SOURCE PASSAGE:
┌──

I blame it on the Bible. Scripture is filled with the stories of people who find God most fully present in the midst of their deepest valleys. In the times of trial God is present.
This could begin to sound like little more than Hallmark card sentimentality if we leave it at that, but scripture is not a greeting card, and the New Testament passages in the lectionary this morning insist that we think more deeply about profoundly difficult circumstances.
Paul, in writing to the Philippians, claims and confesses his own troubled, dark history. Born to all the privileges of empire and having achieved rank and authority in the religious institution of his people, Paul comes to a stark realization on the road to Damascus: the institutions which have given him life and to which he has given his life are dying. The movement of Jesus is calling forth new life, and Paul has been utterly transformed, such that he is giving his all, even his life, to that resurrection movement.
The gospel passage, the strange parable of the tenant farmers who kill the master’s slaves and then his son when he sends them to collect the harvest, speaks directly to the dire condition of the religious institutions of the time. Jesus’ listeners would have recognized, in the economic relationships that the parable describes, the role that the religiously powerful played in their lives, and would have heard Jesus calling for the death of the religious institution that dominated those lives.
In other words, both the gospel reading and the reading from Paul center on the end of particular faith communities, and as we sit here this morning in a small, struggling congregation that is part of a much larger, struggling denomination, that is part of a tradition that is fast losing its hold on an entire generation of North Americans and has already forfeited its position across the entire continent that was home to its greatest glories, I cannot help wondering if there is a word from God for us in these passages.
Session met for several hours yesterday morning to consider the congregation’s budget for 2012, and we are contemplating major changes that may include the end, the death really, of some longstanding ministries. That’s ministries, not ministers. That said, while we certainly aren’t planning for any physical deaths, we are also contemplating some major changes in staffing patterns.
Our texts this morning insist on the necessity of change, but they do not pull punches in pretending that change is simple, without pain, without loss and letting go, without the experience of mourning and grief, without time in the darkness.
I’m not saying any of this to scare you or despair you, but rather to invite you into the process and the conversation through the rest of this month as we head toward presenting a preliminary budget to you at the end of the month.
By dent of circumstance – or grace – this evening Cindy Bolbach, moderator of the General Assembly of the Presbyterian Church (U.S.A.), will be with us for unchurch. Cindy is an incredibly wise and intelligent woman who, through her travels as moderator, has a far broader perspective on church than any of us. Come tonight and listen, and ask her questions.
For the next three Sundays of unchurch, again by circumstance or by grace, two of the initially planned guests have had to postpone and we’d intended an open forum for the third already. So, we have now three scheduled evenings that we will use for an open conversation on the future of Clarendon Presbyterian Church.

└──

MATERIAL PROVIDED:
┌──

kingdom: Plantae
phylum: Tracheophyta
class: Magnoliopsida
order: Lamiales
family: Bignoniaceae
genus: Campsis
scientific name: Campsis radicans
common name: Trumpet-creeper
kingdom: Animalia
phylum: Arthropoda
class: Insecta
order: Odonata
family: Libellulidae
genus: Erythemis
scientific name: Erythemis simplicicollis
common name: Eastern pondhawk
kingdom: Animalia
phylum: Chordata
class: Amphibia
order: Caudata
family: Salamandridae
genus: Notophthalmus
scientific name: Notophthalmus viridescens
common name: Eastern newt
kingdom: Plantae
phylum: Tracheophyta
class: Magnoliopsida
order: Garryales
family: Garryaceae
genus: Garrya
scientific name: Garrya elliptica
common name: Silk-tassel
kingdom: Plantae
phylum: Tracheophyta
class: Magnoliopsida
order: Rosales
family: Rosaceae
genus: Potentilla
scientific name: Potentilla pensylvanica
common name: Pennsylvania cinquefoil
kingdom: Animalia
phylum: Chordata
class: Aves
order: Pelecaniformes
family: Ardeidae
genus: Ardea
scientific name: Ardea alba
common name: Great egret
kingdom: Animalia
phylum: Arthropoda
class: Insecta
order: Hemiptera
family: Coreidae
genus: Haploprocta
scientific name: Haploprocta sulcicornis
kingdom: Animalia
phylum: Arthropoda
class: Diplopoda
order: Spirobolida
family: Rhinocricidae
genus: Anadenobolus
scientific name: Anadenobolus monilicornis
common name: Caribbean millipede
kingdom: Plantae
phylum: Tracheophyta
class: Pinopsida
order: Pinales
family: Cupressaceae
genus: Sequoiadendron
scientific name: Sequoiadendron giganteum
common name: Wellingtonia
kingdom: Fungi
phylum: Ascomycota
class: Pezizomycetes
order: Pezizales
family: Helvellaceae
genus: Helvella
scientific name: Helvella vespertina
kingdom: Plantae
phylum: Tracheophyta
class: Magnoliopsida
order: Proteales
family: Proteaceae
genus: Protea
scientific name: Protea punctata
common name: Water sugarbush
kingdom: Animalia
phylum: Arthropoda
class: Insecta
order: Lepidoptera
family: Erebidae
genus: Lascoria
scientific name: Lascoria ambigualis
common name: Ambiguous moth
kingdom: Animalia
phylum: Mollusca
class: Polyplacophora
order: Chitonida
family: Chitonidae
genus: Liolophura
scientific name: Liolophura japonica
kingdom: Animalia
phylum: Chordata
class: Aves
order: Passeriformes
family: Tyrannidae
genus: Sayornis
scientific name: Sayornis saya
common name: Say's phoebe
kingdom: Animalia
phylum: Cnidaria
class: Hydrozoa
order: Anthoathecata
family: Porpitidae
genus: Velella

└──

REQUIRED ACTIONS:
1. Answer these from the church passage, one line each:
(a) What did Session meet for several hours yesterday morning to consider?
(b) Who will be with the congregation this evening for unchurch?
(c) How many scheduled evenings will be used for an open conversation on the future of Clarendon Presbyterian Church?
2. Please list everything the church passage says change does not come without.
3. Continue the church passage from its last sentence.

EXERCISE RESPONSES:
1.
(a) The congregation's budget for 2012.
(b) Cindy Bolbach, moderator of the General Assembly of the Presbyterian Church (U.S.A.).
(c) Three.

2.
- pain
- loss and letting go
- the experience of mourning and grief
- time in the darkness

3.
Why now? Last spring we celebrated together the passage of amendment 10-A, the change in our denomination’s form of government that, frankly, catches the rest of the church up to where we’ve been for almost 20 years – ordaining gay, lesbian, bisexual and transgender church officers and empowering them to leadership in the church. Thanks be to God.
Over those 20 years this small congregation has played out outsized role in changing the Presbyterian Church, and we’ve also played a significant role in shifting the culture. When I came here a bit more than eight years ago, Clarendon was one of a tiny handful of Presbyterian congregations in National Capital Presbytery with openly partnered gay or lesbian elders serving on its session. We were one of 17 churches in the entire denomination on the “watchlist” of the conservative Presbyterian Layman. The Layman doesn’t even keep such a list anymore because it just got too long to keep track of. Thanks be to God.
When I came here eight years ago, Clarendon was one of a tiny handful of congregations – of any denomination – in the metro area where a same-gender couple could walk in for the first time and no one in the sanctuary would think anything other than, “hm, new folks. Nice.” Today, there are dozens and dozens of congregations – Presbyterian, Episcopal, Methodist, even Baptist – where that is true. Thanks be to God.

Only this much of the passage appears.